ABSTRACT

What makes reading comprehension difficult, and how can we assess comprehension effectively? Before we attempt to answer such questions, we need to outline the nature and characteristics of comprehension processes, for comprehension is not a single unitary process. Instead, it requires the delicate interaction of several component processes that integrate information from the page that the student is reading with his or her background knowledge and experience, subject to a multitude of contextual constraints. Linguists and logicians have analyzed texts for a long time. Psychologists, on the other hand, have been less interested in the texts themselves and their structure and meaning, but in the processes involved to transform the meaning on the page into meaning in the mind.
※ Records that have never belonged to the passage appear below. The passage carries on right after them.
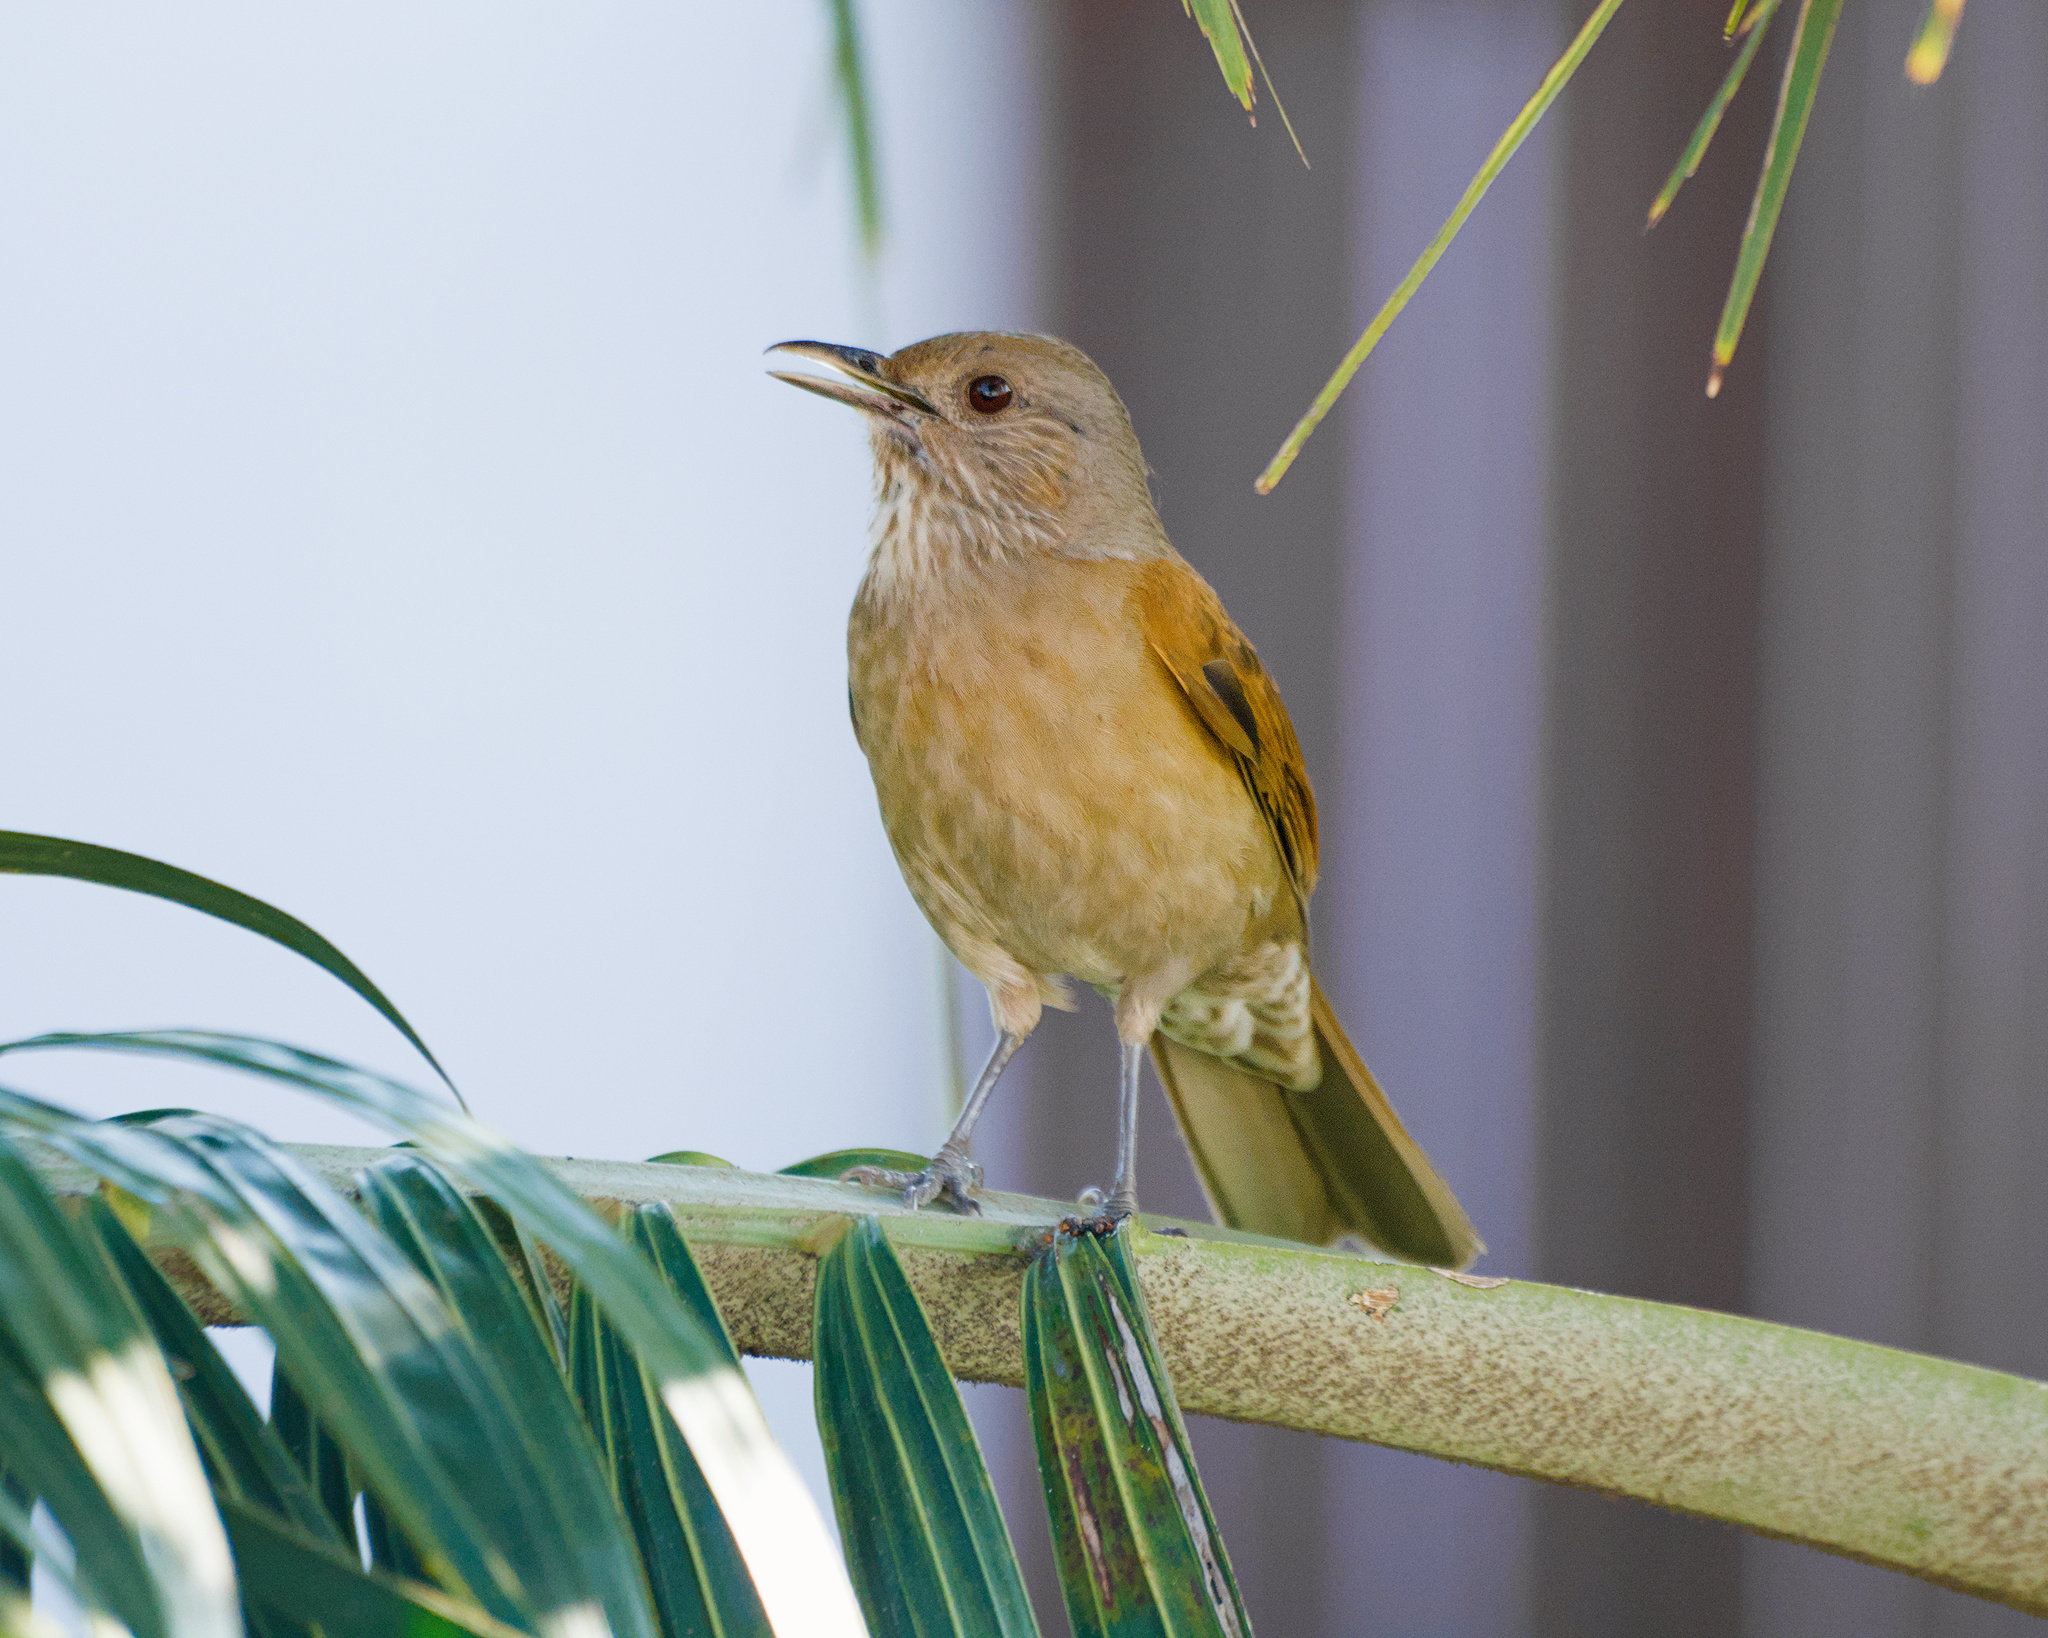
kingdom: Animalia
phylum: Chordata
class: Aves
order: Passeriformes
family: Turdidae
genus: Turdus
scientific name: Turdus leucomelas
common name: Pale-breasted thrush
Although models of comprehension differ in many (important) details, we believe that there is an emerging consensus on a general framework. For concreteness, we focus here on our own work (Kintsch, 1998; Kintsch & van Dijk, 1978). The model we describe is a model of adult, fluent reading comprehension. Educators are primarily concerned with students who are learning to read; students, almost by definition, are not fluent readers. So why bother with a model of adult, fluent reading comprehension? There are two strong reasons for doing so. First, if we try to transform beginning readers into fluent readers, it is important to know the characteristics of the goal state that we want to achieve. Second, the striking contrast between the performance of fluent readers and the struggles of beginners must be the starting point for how instruction in read-ing comprehension should be conceptualized.